Die Region wird wie ein Vergnügungspark gesehen und verwaltet. Nachdem sie fast den gesamten Raum entlang der Küste verschwendet haben (und die Algarvios waren die ersten in Portugal, die die Bedeutung der Gentrifizierung kannten, obwohl der Begriff in den Medien erst verwendet wurde, als das Phänomen die Hauptstadt erreichte), finden sich die Algarvios an der Wand des Hauses wieder, das sie nicht haben.

Was bleibt den Algarvios dann noch? Sie sehen, dass nicht einmal der politische Diskurs im Inneren mit der Handlung übereinstimmt.

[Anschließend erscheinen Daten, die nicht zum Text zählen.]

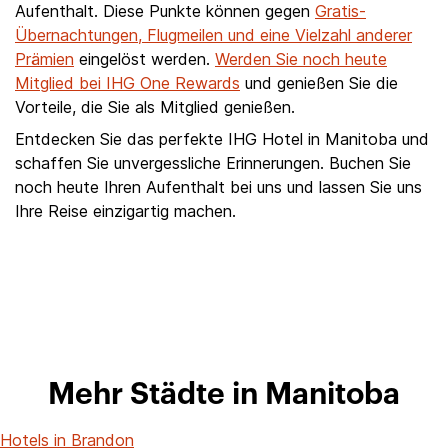
Aufenthalt. Diese Punkte können gegen
Gratis-
Übernachtungen, Flugmeilen und eine Vielzahl anderer
Prämien
eingelöst werden.
Werden Sie noch heute
Mitglied bei IHG One Rewards
und genießen Sie die
Vorteile, die Sie als Mitglied genießen.
Entdecken Sie das perfekte IHG Hotel in Manitoba und
schaffen Sie unvergessliche Erinnerungen. Buchen Sie
noch heute Ihren Aufenthalt bei uns und lassen Sie uns
Ihre Reise einzigartig machen.
Mehr Städte in Manitoba
Hotels in Brandon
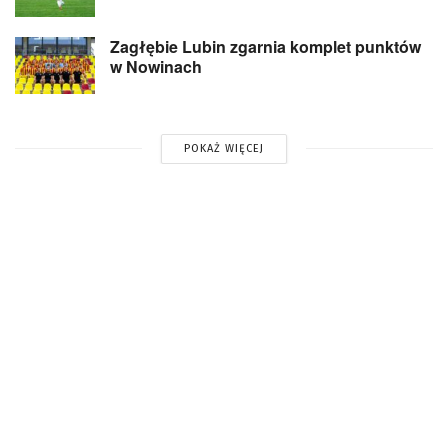
Zagłębie Lubin zgarnia komplet punktów
w Nowinach
POKAŻ WIĘCEJ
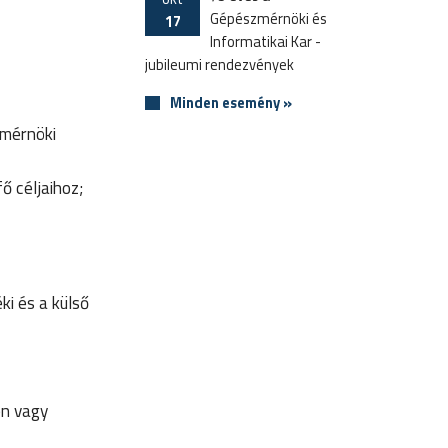
Gépészmérnöki és
17
Informatikai Kar -
jubileumi rendezvények
Minden esemény »
kmérnöki
 céljaihoz;
ki és a külső
en vagy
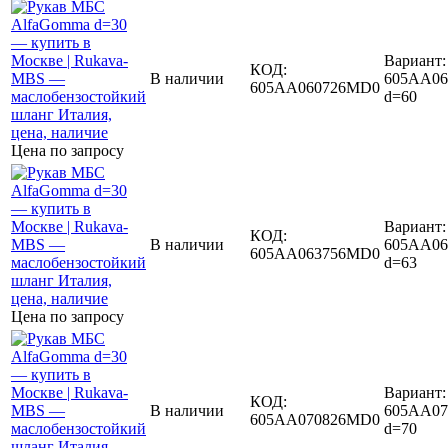
Вариант:
КОД:
В наличии
605AA06
605AA060726MD0
d=60
Цена по запросу
Вариант:
КОД:
В наличии
605AA06
605AA063756MD0
d=63
Цена по запросу
Вариант:
КОД:
В наличии
605AA07
605AA070826MD0
d=70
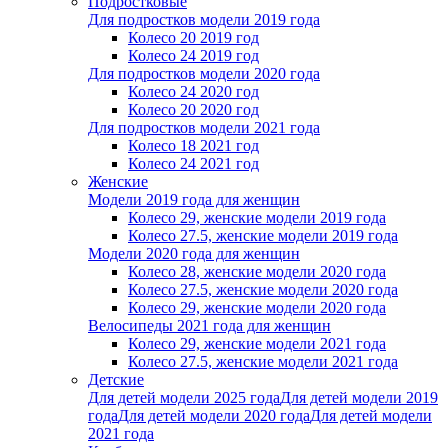
Подростковые
Для подростков модели 2019 года
Колесо 20 2019 год
Колесо 24 2019 год
Для подростков модели 2020 года
Колесо 24 2020 год
Колесо 20 2020 год
Для подростков модели 2021 года
Колесо 18 2021 год
Колесо 24 2021 год
Женскиe
Модели 2019 года для женщин
Колесо 29, женские модели 2019 года
Колесо 27.5, женские модели 2019 года
Модели 2020 года для женщин
Колесо 28, женские модели 2020 года
Колесо 27.5, женские модели 2020 года
Колесо 29, женские модели 2020 года
Велосипеды 2021 года для женщин
Колесо 29, женские модели 2021 года
Колесо 27.5, женские модели 2021 года
Детские
Для детей модели 2025 года
Для детей модели 2019
года
Для детей модели 2020 года
Для детей модели
2021 года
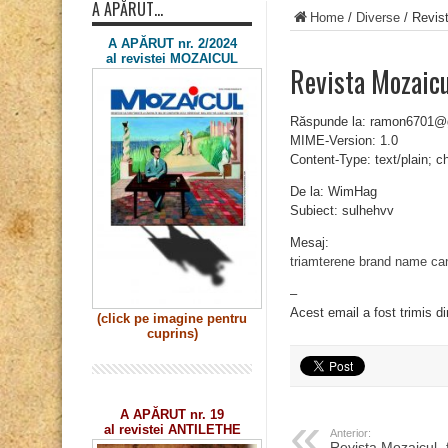
A APĂRUT…
Home
/
Diverse
/
Revis
A APĂRUT nr. 2/2024
al revistei MOZAICUL
Revista Mozaicu
Răspunde la: ramon6701@
MIME-Version: 1.0
Content-Type: text/plain; 
De la: WimHag
Subiect: sulhehvv
Mesaj:
triamterene brand name ca
–
Acest email a fost trimis d
(click pe imagine
pentru
cuprins)
A APĂRUT nr. 19
al revistei ANTILETHE
Anterior:
Revista Mozaicul „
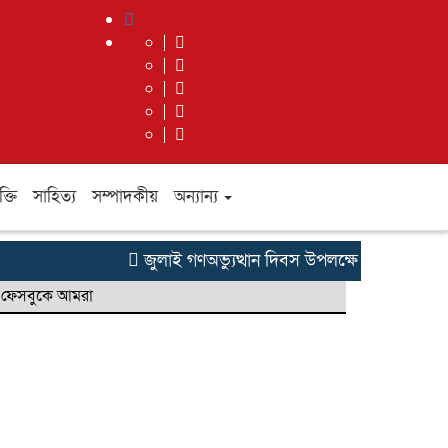
ক্তি
সাহিত্য
সম্পাদকীয়
অন্যান্য
জুলাই গণঅভ্যুত্থান দিবস উপলক্ষে যুক্তরাজ্য ব
ফেসবুকে আমরা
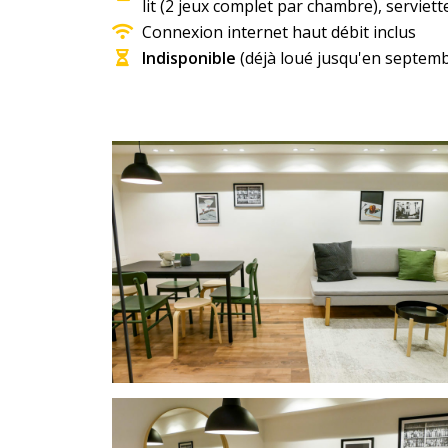
lit (2 jeux complet par chambre), serviet
Connexion internet haut débit inclus
Indisponible
(déjà loué jusqu'en septem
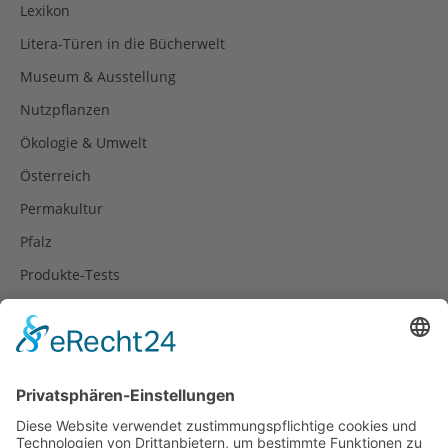
Lexikon
Litera-Türen in die Bücherwelt
Museum & Ausstellung
Nutzpflanzen
Ökologie & Umwelt
Österreich
Permakultur
Pfalz
Produkte-Tests
Reisetipps
Rezepte
Schweiz
Spanien
Südtirol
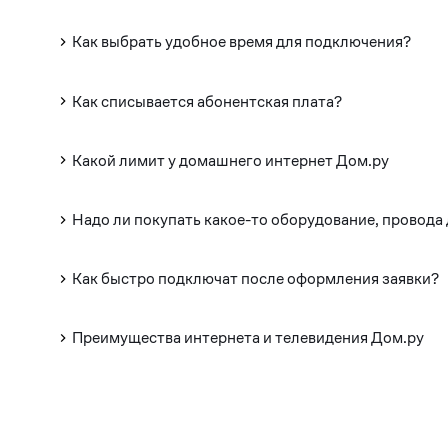
Как выбрать удобное время для подключения?
Как списывается абонентская плата?
Какой лимит у домашнего интернет Дом.ру
Надо ли покупать какое-то оборудование, провода
Как быстро подключат после оформления заявки?
Преимущества интернета и телевидения Дом.ру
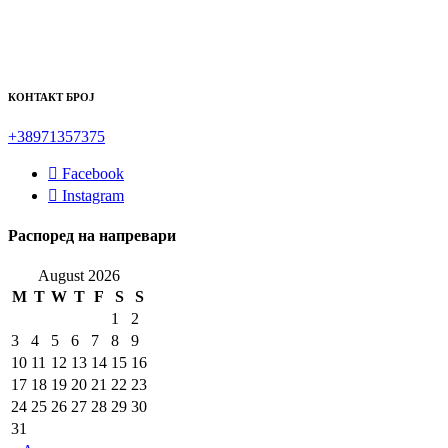
КОНТАКТ БРОЈ
+38971357375
Facebook
Instagram
Распоред на напревари
August 2026
M
T
W
T
F
S
S
1
2
3
4
5
6
7
8
9
10
11
12
13
14
15
16
17
18
19
20
21
22
23
24
25
26
27
28
29
30
31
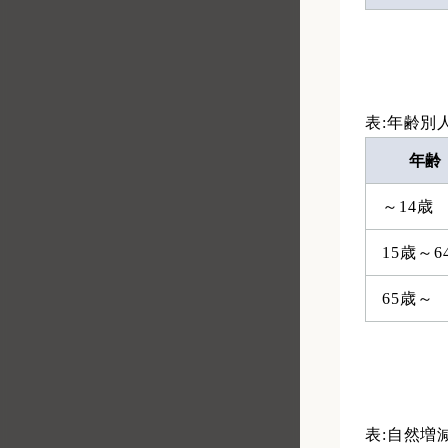
表:年齢別
年齢
～14歳
15歳～6
65歳～
表:自然増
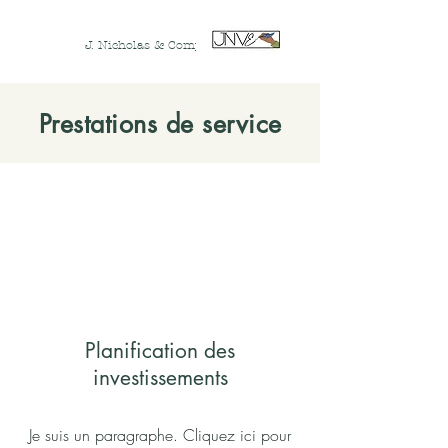
J. Nicholas & Company, LLC
Prestations de service
Planification des
investissements
Je suis un paragraphe. Cliquez ici pour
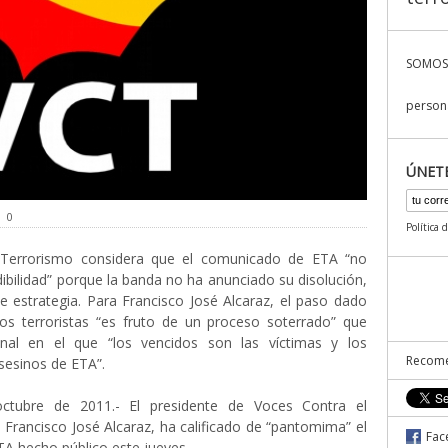
SOMOS
persona
ÚNET
0
Política 
 Terrorismo considera que el comunicado de ETA “no
dibilidad” porque la banda no ha anunciado su disolución,
 estrategia. Para Francisco José Alcaraz, el paso dado
los terroristas “es fruto de un proceso soterrado” que
nal en el que “los vencidos son las víctimas y los
Recome
sesinos de ETA”.
ctubre de 2011.- El presidente de Voces Contra el
 Francisco José Alcaraz, ha calificado de “pantomima” el
Fac
A hecho público este jueves.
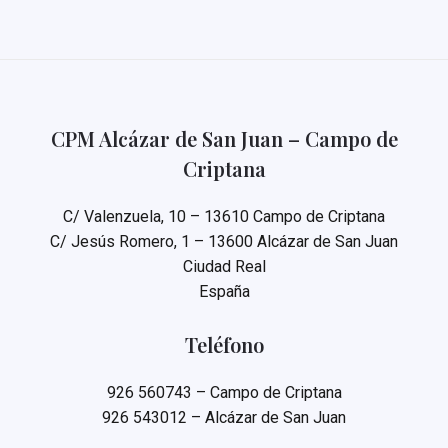
CPM Alcázar de San Juan – Campo de
Criptana
C/ Valenzuela, 10 – 13610 Campo de Criptana
C/ Jesús Romero, 1 – 13600 Alcázar de San Juan
Ciudad Real
España
Teléfono
926 560743 – Campo de Criptana
926 543012 – Alcázar de San Juan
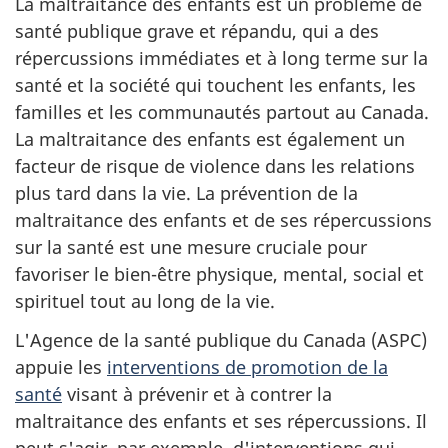
La maltraitance des enfants est un problème de
santé publique grave et répandu, qui a des
répercussions immédiates et à long terme sur la
santé et la société qui touchent les enfants, les
familles et les communautés partout au Canada.
La maltraitance des enfants est également un
facteur de risque de violence dans les relations
plus tard dans la vie. La prévention de la
maltraitance des enfants et de ses répercussions
sur la santé est une mesure cruciale pour
favoriser le bien-être physique, mental, social et
spirituel tout au long de la vie.
L'Agence de la santé publique du Canada (ASPC)
appuie les
interventions de promotion de la
santé
visant à prévenir et à contrer la
maltraitance des enfants et ses répercussions. Il
peut s'agir, par exemple, d'interventions qui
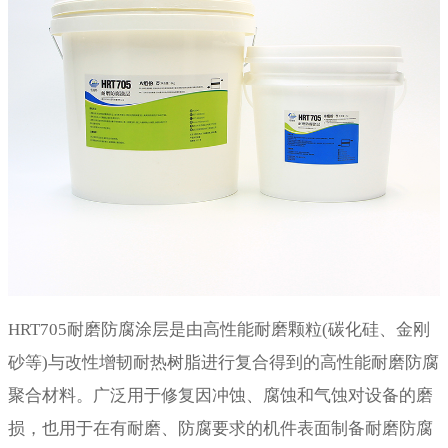
HRT705耐磨防腐涂层是由高性能耐磨颗粒(碳化硅、金刚
砂等)与改性增韧耐热树脂进行复合得到的高性能耐磨防腐
聚合材料。广泛用于修复因冲蚀、腐蚀和气蚀对设备的磨
损，也用于在有耐磨、防腐要求的机件表面制备耐磨防腐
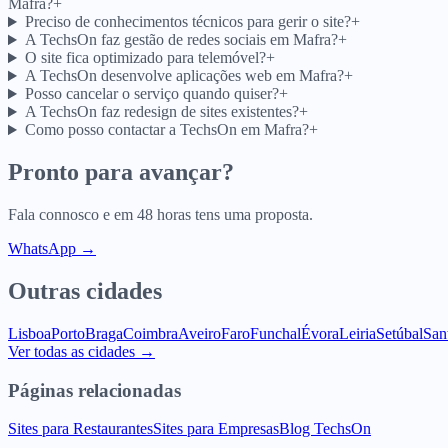
Mafra?
+
Preciso de conhecimentos técnicos para gerir o site?
+
A TechsOn faz gestão de redes sociais em Mafra?
+
O site fica optimizado para telemóvel?
+
A TechsOn desenvolve aplicações web em Mafra?
+
Posso cancelar o serviço quando quiser?
+
A TechsOn faz redesign de sites existentes?
+
Como posso contactar a TechsOn em Mafra?
+
Pronto para avançar?
Fala connosco e em 48 horas tens uma proposta.
WhatsApp →
Outras cidades
Lisboa
Porto
Braga
Coimbra
Aveiro
Faro
Funchal
Évora
Leiria
Setúbal
San
Ver todas as cidades →
Páginas relacionadas
Sites para Restaurantes
Sites para Empresas
Blog TechsOn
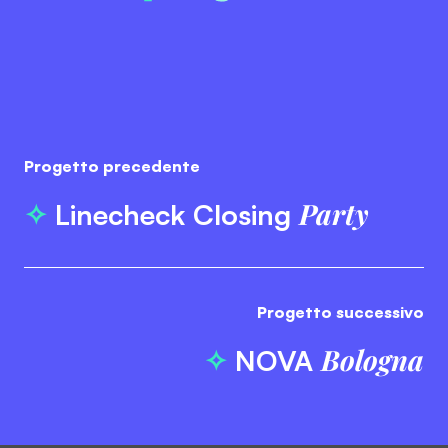
Progetto precedente
Party
Linecheck
Closing
Progetto successivo
Bologna
NOVA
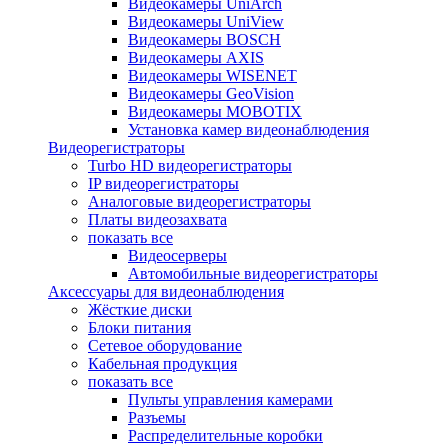
Видеокамеры UniArch
Видеокамеры UniView
Видеокамеры BOSCH
Видеокамеры AXIS
Видеокамеры WISENET
Видеокамеры GeoVision
Видеокамеры MOBOTIX
Установка камер видеонаблюдения
Видеорегистраторы
Turbo HD видеорегистраторы
IP видеорегистраторы
Аналоговые видеорегистраторы
Платы видеозахвата
показать все
Видеосерверы
Автомобильные видеорегистраторы
Аксессуары для видеонаблюдения
Жёсткие диски
Блоки питания
Сетевое оборудование
Кабельная продукция
показать все
Пульты управления камерами
Разъемы
Распределительные коробки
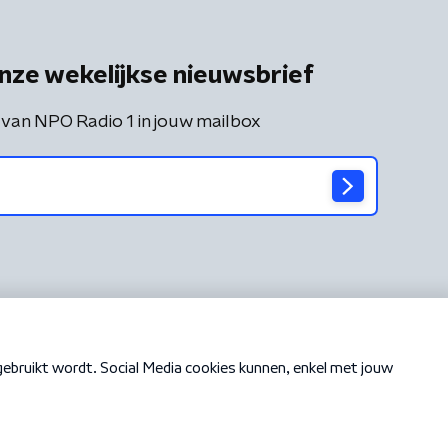
nze wekelijkse nieuwsbrief
 van NPO Radio 1 in jouw mailbox
Cookiebeleid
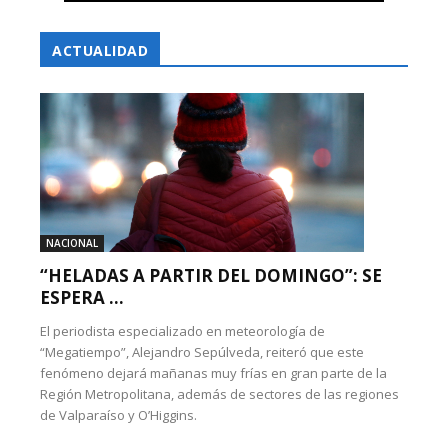
ACTUALIDAD
NACIONAL
“HELADAS A PARTIR DEL DOMINGO”: SE
ESPERA ...
El periodista especializado en meteorología de
“Megatiempo”, Alejandro Sepúlveda, reiteró que este
fenómeno dejará mañanas muy frías en gran parte de la
Región Metropolitana, además de sectores de las regiones
de Valparaíso y O’Higgins.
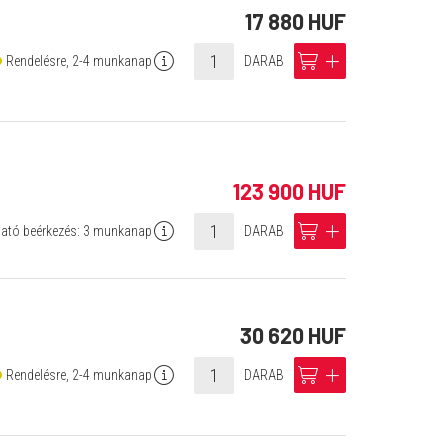
17 880 HUF
info
cart
add
Rendelésre, 2-4 munkanap
DARAB
123 900 HUF
info
cart
add
ató beérkezés: 3 munkanap
DARAB
30 620 HUF
info
cart
add
Rendelésre, 2-4 munkanap
DARAB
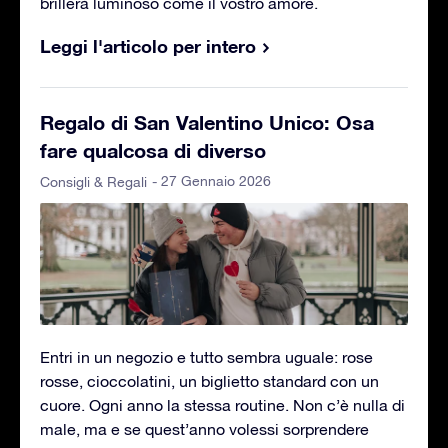
brillerà luminoso come il vostro amore.
Leggi l'articolo per intero
Regalo di San Valentino Unico: Osa
fare qualcosa di diverso
- 27 Gennaio 2026
Consigli & Regali
Entri in un negozio e tutto sembra uguale: rose
rosse, cioccolatini, un biglietto standard con un
cuore. Ogni anno la stessa routine. Non c’è nulla di
male, ma e se quest’anno volessi sorprendere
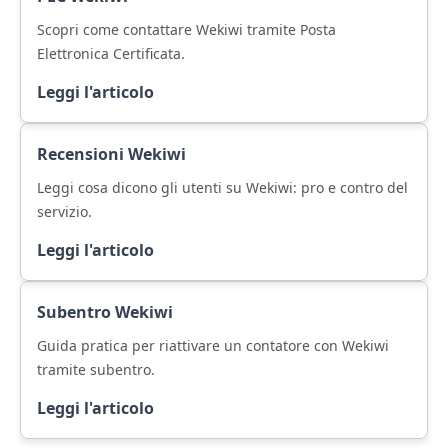
Scopri come contattare Wekiwi tramite Posta
Elettronica Certificata.
Leggi l'articolo
Recensioni Wekiwi
Leggi cosa dicono gli utenti su Wekiwi: pro e contro del
servizio.
Leggi l'articolo
Subentro Wekiwi
Guida pratica per riattivare un contatore con Wekiwi
tramite subentro.
Leggi l'articolo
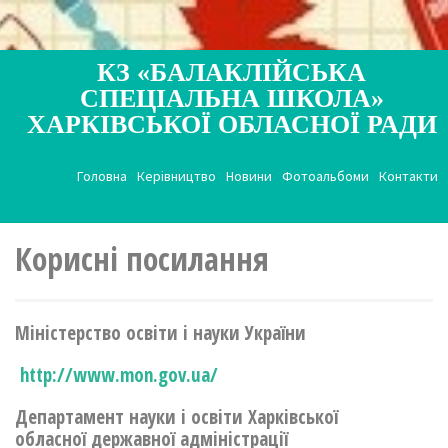
КЗ «БАЛАКЛІЙСЬКА
СПЕЦІАЛЬНА ШКОЛА»
ХАРКІВСЬКОЇ ОБЛАСНОЇ РАДИ
Головна
Керівництво
Новини
Фотоальбоми
Контакти
Корисні посилання
Міністерство освіти і науки України
http://www.mon.gov.ua/
Департамент науки і освіти Харківської
обласної державної адміністрації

In einer Zeit der Wohnungskrise ist festzustellen, dass die Gemeinderäte davon überzeugt sind, dass es das Beste ist, die Algarvios zu verfolgen, die sich in diesem Gebiet niederlassen, weil sie keine andere Wahl haben, anstatt die Besiedlung des Landesinneren, das mehr oder weniger an der Peripherie liegt, flexibler zu gestalten und eine Beziehung zum ländlichen Raum zu fördern, die vor dem Hintergrund des Klimawandels und der Notwendigkeit, den Wald zu schützen, bewahrt werden muss, und ihn durch die traditionellen Tätigkeiten, die seine Erhaltung garantierten, zu humanisieren. In der Zwischenzeit landet das, was von den zerstörten Gebäuden übrig geblieben ist, in den Händen derer, die es sich leisten können, sie zu kaufen – in der Regel Touristen auf der Suche nach einem Zweitwohnsitz für ihren Urlaub oder ihren Ruhestand.

Mit anderen Worten, wir werden im Landesinneren Zeuge desselben Prozesses, den wir an der Küste beobachten, ohne dass jemand auf diese Absurdität der grausamen sozialen Ungerechtigkeit aufmerksam macht.

Und so vertreibt die Algarve von Gentrifizierungsprozess zu Gentrifizierungsprozess diejenigen, die hier geboren wurden (sehr wahrscheinlich in die großen Städte des Landes oder in die reichen Länder Europas) und wird zu einer riesigen Ferienkolonie eben dieser Länder, in der nur diejenigen bleiben, die ihre Betten machen, ihre Mahlzeiten servieren und ihre nächste Abschlagszeit auf dem Golfplatz buchen.